▶ TASK ITEM
Within the entries below, every line containing "MemWr" is to be copied.

▶ RECORDS TO PROCESS
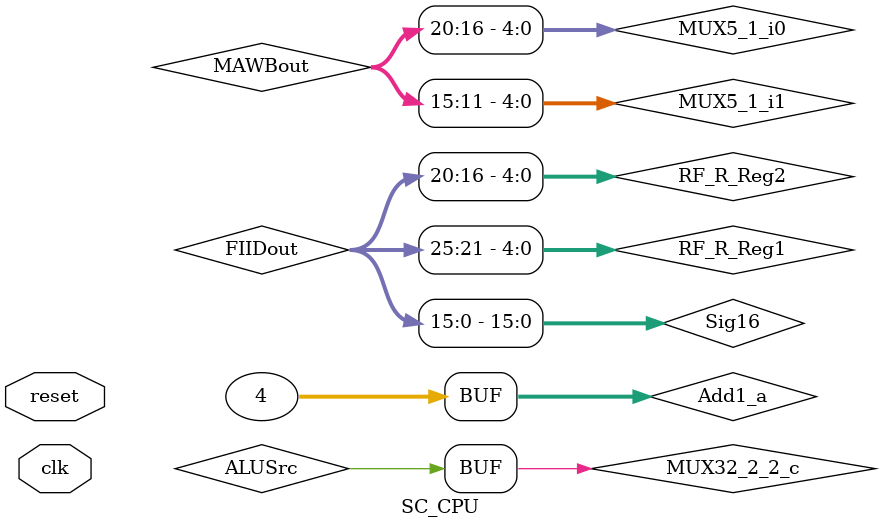
<source format=v>
`timescale 1ns/1ps
module SC_CPU (
    input clk,
    input reset
);
    wire [31:0] Inst_Addr, Inst, PC_in, PC_out, FIIDout, IDEXout, EXMAout, MAWBout, NPC1, NPC2, NPC3;
    wire [31:0] RF_R_data1, RF_R_data2, RF_W_data;
    wire [31:0] DM_Addr, DM_R_data, DM_W_data;
    wire [31:0] Add1_a, Add1_b, Add1_c, Add2_a, Add2_b, Add2_c;
    wire [31:0] SHL32_in, SHL32_out;
    wire [31:0] MUX32_2_1_i0, MUX32_2_1_i1, MUX32_2_1_out;
    wire [31:0] MUX32_2_2_i0, MUX32_2_2_i1, MUX32_2_2_out;
    wire [31:0] MUX32_2_3_i0, MUX32_2_3_i1, MUX32_2_3_out;
    wire [31:0] MUX32_4_1_i0, MUX32_4_1_i1, MUX32_4_1_i2, MUX32_4_1_i3, MUX32_4_1_out;
    wire [31:0] Sig32;
    wire [31:0] ALU_a, ALU_b, ALU_c;
    wire [31:0] EXMA_Rtout, IDEX_Rtout;
    wire [27:0] SHL26_out;
    wire [25:0] Addr26, SHL26_in;
    wire [15:0] Imm16, Sig16;
    wire [5:0] OP_Code, Func, ALUCU_funct;
    wire [4:0] RF_R_Reg1, RF_R_Reg2, RF_W_Reg;
    wire [4:0] Rs, Rt, Rd, Shamt;
    wire [4:0] MUX5_1_i0, MUX5_1_i1, MUX5_1_out;
    wire [2:0] ALUCtrl, ALU_mod;
    wire [1:0]  MUX32_4_1_c, ALUOp;
    wire ALUSrc, RegDst, RegWr, MemtoReg, MemRd, MemWr, Jump, Branch, PCSrc;
    wire RF_W, DM_R, DM_W, ALU_z, ALU_o, ZF;
    wire MUX32_2_1_c, MUX32_2_2_c, MUX32_2_3_c, MUX5_1_c;

    ADD32 add1(Add1_a, Add1_b, Add1_c), add2(Add2_a, Add2_b, Add2_c);
    ALU alu(ALU_a, ALU_b, ALU_c, ALU_mod, ALU_z, ALU_o);
    ALUCU alucu(ALUOp, ALUCU_funct, ALUCtrl);
    DM dm(.R(DM_R), .W(DM_W), .Addr(DM_Addr), .R_data(DM_R_data), .W_data(DM_W_data));
    IM im(Inst_Addr, Inst);
    EXMCU exmcu(.Inst(IDEXout), .ALUOp(ALUOp),  .ALUSrc(ALUSrc));
    MAMCU mamcu(.Inst(EXMAout), .MemRd(MemRd), .MemWr(MemWr), .Jump(Jump), .Branch(Branch));
    WBMCU wbmcu(.Inst(MAWBout), .RegWr(RegWr), .MemtoReg(MemtoReg), .RegDst(RegDst));
    MUX5 mux5(MUX5_1_c, MUX5_1_i0, MUX5_1_i1, MUX5_1_out);
    MUX32_2 mux32_2_1(MUX32_2_1_c, MUX32_2_1_i0, MUX32_2_1_i1, MUX32_2_1_out);
    MUX32_2 mux32_2_2(MUX32_2_2_c, MUX32_2_2_i0, MUX32_2_2_i1, MUX32_2_2_out);
    MUX32_2 mux32_2_3(MUX32_2_3_c, MUX32_2_3_i0, MUX32_2_3_i1, MUX32_2_3_out);
    MUX32_4 mux32_4_1(MUX32_4_1_c, MUX32_4_1_i0, MUX32_4_1_i1, MUX32_4_1_i2, MUX32_4_1_i3, MUX32_4_1_out);
    PC pc(clk, reset, PC_in, PC_out);
    RF rf(.clk(clk), .W(RF_W), .W_Reg(RF_W_Reg), .W_data(RF_W_data), .R_Reg1(RF_R_Reg1), .R_Reg2(RF_R_Reg2), .R_data1(RF_R_data1), .R_data2(RF_R_data2));
    SHL2_26 shl2_26(SHL26_in, SHL26_out);
    SHL2_32 shl2_32(SHL32_in, SHL32_out); 
    SigExt sigext(Sig16, Sig32);
    FIID fiid(.clk(clk), .NPC1in(Add1_c), .NPC1out(NPC1), .IRin(Inst), .IRout(FIIDout), .OP_Code(OP_Code), .Rs(Rs), .Rt(Rt), .Imm16(Imm16));
    IDEX idex(.clk(clk), .NPC1in(NPC1), .NPC1out(Add2_a), .Rsin(RF_R_data1), .Rtin(RF_R_data2), .Imm32in(Sig32), .IRin(FIIDout), .Rsout(ALU_a), .Rtout(IDEX_Rtout), .Imm32out(MUX32_2_2_i1), .IRout(IDEXout));
    EXMA exma(.clk(clk), .NPC3in(NPC3), .NPC2in(NPC2), .Rtin(IDEX_Rtout), .ALUOutin(ALU_c), .IRin(IDEXout), .NPC2out(MUX32_4_1_i2), .NPC3out(MUX32_4_1_i1), .ALUOutout(DM_Addr), .Rtout(EXMA_Rtout), .IRout(EXMAout), .Flagin(ALU_z), .Flagout(ZF));
    MAWB mawb(.clk(clk), .MEMOutin(DM_R_data), .ALUOutin(DM_Addr), .IRin(EXMAout), .MEMOutout(MUX32_2_1_i1), .ALUOutout(MUX32_2_1_i0), .IRout(MAWBout));

    assign Add1_a = 4;
    assign Add1_b = PC_out;

    assign Add2_b = SHL32_out;

    assign ALU_b = MUX32_2_2_out;
    assign ALU_mod = ALUCtrl;
    
    assign ALUCU_funct = Func;
    assign Func = IDEXout[5:0];

    assign DM_R  = MemRd;
    assign DM_W = MemWr;
    assign DM_W_data = EXMA_Rtout;

    assign Inst_Addr = PC_out;

    assign MUX5_1_c = RegDst;
    assign MUX5_1_i0 = MAWBout[20:16];
    assign MUX5_1_i1 = MAWBout[15:11];
    
    assign MUX32_2_1_c = MemtoReg;

    assign MUX32_2_2_i0 = IDEX_Rtout;
    assign MUX32_2_2_c = ALUSrc;

    assign PCSrc = (ZF & Branch) | Jump;
    assign MUX32_2_3_c = PCSrc;
    assign MUX32_2_3_i0 = Add1_c;
    assign MUX32_2_3_i1 = MUX32_4_1_out;

    assign MUX32_4_1_c = {ZF & Branch , Jump};

    assign PC_in = MUX32_2_3_out;

    assign RF_W = RegWr;
    assign RF_W_data = MUX32_2_1_out;
    assign RF_W_Reg = MUX5_1_out;
    assign RF_R_Reg1 = FIIDout[25:21];
    assign RF_R_Reg2 = FIIDout[20:16];

    assign SHL26_in = IDEXout[25:0];
    assign SHL32_in = MUX32_2_2_i1;
    assign Sig16 = FIIDout[15:0];

    assign NPC2 = Add2_c;
    assign NPC3 = {{Add2_a[31:28]}, {SHL26_out}};

endmodule
</source>
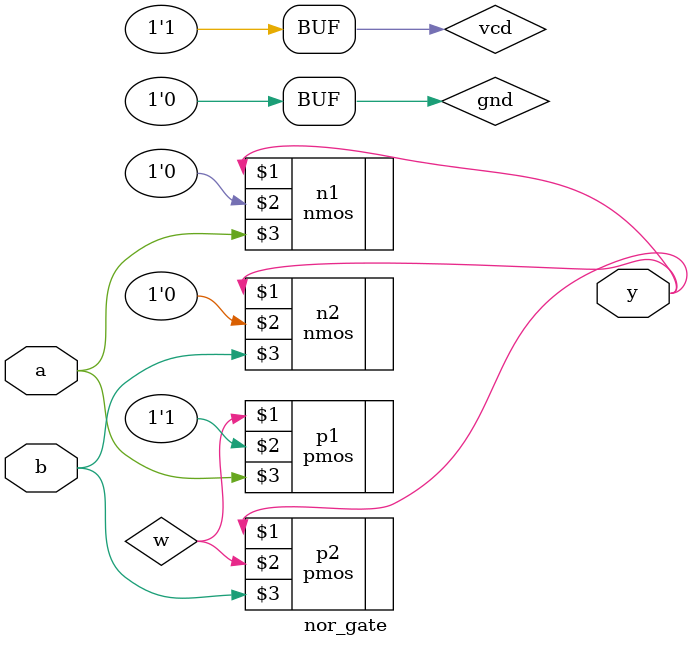
<source format=v>
module nor_gate(
input a,b,
output y);
supply1 vcd;
supply0 gnd;
wire w;
pmos p1(w,vcd,a);
pmos p2(y,w,b);
nmos n1(y,gnd,a);
nmos n2(y,gnd,b);
endmodule

</source>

▶ TASK ANSWER
    wire ALUSrc, RegDst, RegWr, MemtoReg, MemRd, MemWr, Jump, Branch, PCSrc;
    MAMCU mamcu(.Inst(EXMAout), .MemRd(MemRd), .MemWr(MemWr), .Jump(Jump), .Branch(Branch));
    assign DM_W = MemWr;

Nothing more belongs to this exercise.